*** Opening of Source data ***

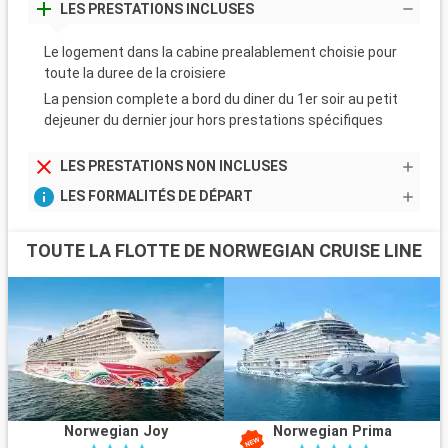
LES PRESTATIONS INCLUSES
Le logement dans la cabine prealablement choisie pour
toute la duree de la croisiere
La pension complete a bord du diner du 1er soir au petit
dejeuner du dernier jour hors prestations spécifiques
LES PRESTATIONS NON INCLUSES
LES FORMALITÉS DE DÉPART
TOUTE LA FLOTTE DE NORWEGIAN CRUISE LINE
Norwegian Joy
Norwegian Prima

*** Close of Source data ***

To do |
Please turn the lines above into a Markdown table with the columns "No." and "Text", giving each line a row number and skipping blank lines. Leave the pictures out of the table.

Finished exercise |
| No. | Text |
|---|---|
| 1 | LES PRESTATIONS INCLUSES |
| 2 | Le logement dans la cabine prealablement choisie pour |
| 3 | toute la duree de la croisiere |
| 4 | La pension complete a bord du diner du 1er soir au petit |
| 5 | dejeuner du dernier jour hors prestations spécifiques |
| 6 | LES PRESTATIONS NON INCLUSES |
| 7 | LES FORMALITÉS DE DÉPART |
| 8 | TOUTE LA FLOTTE DE NORWEGIAN CRUISE LINE |
| 9 | Norwegian Joy |
| 10 | Norwegian Prima |